#### Given data
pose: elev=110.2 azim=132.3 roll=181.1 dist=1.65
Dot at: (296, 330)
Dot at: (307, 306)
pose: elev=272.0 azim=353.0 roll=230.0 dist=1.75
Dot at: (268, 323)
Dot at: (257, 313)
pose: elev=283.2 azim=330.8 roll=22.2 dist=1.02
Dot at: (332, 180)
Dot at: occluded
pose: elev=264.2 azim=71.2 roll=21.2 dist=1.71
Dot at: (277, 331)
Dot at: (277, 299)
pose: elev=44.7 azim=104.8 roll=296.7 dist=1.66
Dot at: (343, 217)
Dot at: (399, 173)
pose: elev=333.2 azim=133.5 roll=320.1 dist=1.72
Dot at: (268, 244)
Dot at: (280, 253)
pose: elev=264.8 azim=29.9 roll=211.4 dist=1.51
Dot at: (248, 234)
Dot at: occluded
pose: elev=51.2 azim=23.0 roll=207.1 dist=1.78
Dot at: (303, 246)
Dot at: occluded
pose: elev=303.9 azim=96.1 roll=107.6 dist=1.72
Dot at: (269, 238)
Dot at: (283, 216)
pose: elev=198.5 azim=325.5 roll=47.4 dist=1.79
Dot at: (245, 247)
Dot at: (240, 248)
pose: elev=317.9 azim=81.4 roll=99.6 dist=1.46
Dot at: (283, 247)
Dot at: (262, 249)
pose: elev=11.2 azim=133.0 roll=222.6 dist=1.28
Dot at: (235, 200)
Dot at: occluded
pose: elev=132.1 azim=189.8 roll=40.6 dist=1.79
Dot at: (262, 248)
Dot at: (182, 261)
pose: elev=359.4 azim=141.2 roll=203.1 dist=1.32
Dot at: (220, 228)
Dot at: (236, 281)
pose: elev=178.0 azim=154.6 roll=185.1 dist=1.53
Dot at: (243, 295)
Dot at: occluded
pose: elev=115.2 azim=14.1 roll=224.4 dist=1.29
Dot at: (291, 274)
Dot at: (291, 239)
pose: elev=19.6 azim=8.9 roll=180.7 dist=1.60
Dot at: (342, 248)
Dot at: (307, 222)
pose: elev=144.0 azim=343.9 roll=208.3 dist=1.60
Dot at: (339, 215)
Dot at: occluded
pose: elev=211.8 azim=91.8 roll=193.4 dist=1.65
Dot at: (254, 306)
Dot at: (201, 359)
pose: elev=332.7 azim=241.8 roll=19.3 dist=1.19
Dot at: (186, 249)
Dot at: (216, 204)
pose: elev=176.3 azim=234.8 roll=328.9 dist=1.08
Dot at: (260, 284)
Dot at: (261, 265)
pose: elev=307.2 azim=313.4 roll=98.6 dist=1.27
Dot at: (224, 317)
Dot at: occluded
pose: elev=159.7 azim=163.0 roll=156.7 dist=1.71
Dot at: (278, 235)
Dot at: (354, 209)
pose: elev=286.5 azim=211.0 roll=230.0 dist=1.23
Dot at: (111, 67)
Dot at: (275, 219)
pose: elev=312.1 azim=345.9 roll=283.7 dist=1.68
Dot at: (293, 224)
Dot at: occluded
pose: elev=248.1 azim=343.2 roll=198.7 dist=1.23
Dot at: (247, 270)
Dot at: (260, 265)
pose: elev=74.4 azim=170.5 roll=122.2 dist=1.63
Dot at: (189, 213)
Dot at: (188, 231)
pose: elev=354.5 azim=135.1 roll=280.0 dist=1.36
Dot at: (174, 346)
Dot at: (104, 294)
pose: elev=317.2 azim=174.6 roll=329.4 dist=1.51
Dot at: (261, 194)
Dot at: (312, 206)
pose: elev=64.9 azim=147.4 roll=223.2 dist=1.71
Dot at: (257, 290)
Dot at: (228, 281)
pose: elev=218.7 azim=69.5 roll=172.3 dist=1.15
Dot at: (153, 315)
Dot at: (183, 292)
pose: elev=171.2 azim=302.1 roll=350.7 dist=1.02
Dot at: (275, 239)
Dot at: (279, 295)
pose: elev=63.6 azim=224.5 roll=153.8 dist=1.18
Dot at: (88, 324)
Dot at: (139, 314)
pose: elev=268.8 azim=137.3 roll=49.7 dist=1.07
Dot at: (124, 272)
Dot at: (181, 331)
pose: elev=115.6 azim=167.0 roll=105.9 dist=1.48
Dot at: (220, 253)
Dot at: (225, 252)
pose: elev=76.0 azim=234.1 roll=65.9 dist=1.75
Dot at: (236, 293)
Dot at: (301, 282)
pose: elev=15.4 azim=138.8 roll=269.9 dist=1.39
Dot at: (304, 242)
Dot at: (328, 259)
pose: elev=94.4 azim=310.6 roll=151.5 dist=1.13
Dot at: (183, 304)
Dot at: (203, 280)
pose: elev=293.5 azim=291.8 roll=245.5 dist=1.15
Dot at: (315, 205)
########
◆ **Requirements**
Copy the entries above without any change, starting at the line that contains "pose: elev=354.5 azim=135.1" and continuing through the final line of the entries, with both of those lines included.

◆ **Task output**
pose: elev=354.5 azim=135.1 roll=280.0 dist=1.36
Dot at: (174, 346)
Dot at: (104, 294)
pose: elev=317.2 azim=174.6 roll=329.4 dist=1.51
Dot at: (261, 194)
Dot at: (312, 206)
pose: elev=64.9 azim=147.4 roll=223.2 dist=1.71
Dot at: (257, 290)
Dot at: (228, 281)
pose: elev=218.7 azim=69.5 roll=172.3 dist=1.15
Dot at: (153, 315)
Dot at: (183, 292)
pose: elev=171.2 azim=302.1 roll=350.7 dist=1.02
Dot at: (275, 239)
Dot at: (279, 295)
pose: elev=63.6 azim=224.5 roll=153.8 dist=1.18
Dot at: (88, 324)
Dot at: (139, 314)
pose: elev=268.8 azim=137.3 roll=49.7 dist=1.07
Dot at: (124, 272)
Dot at: (181, 331)
pose: elev=115.6 azim=167.0 roll=105.9 dist=1.48
Dot at: (220, 253)
Dot at: (225, 252)
pose: elev=76.0 azim=234.1 roll=65.9 dist=1.75
Dot at: (236, 293)
Dot at: (301, 282)
pose: elev=15.4 azim=138.8 roll=269.9 dist=1.39
Dot at: (304, 242)
Dot at: (328, 259)
pose: elev=94.4 azim=310.6 roll=151.5 dist=1.13
Dot at: (183, 304)
Dot at: (203, 280)
pose: elev=293.5 azim=291.8 roll=245.5 dist=1.15
Dot at: (315, 205)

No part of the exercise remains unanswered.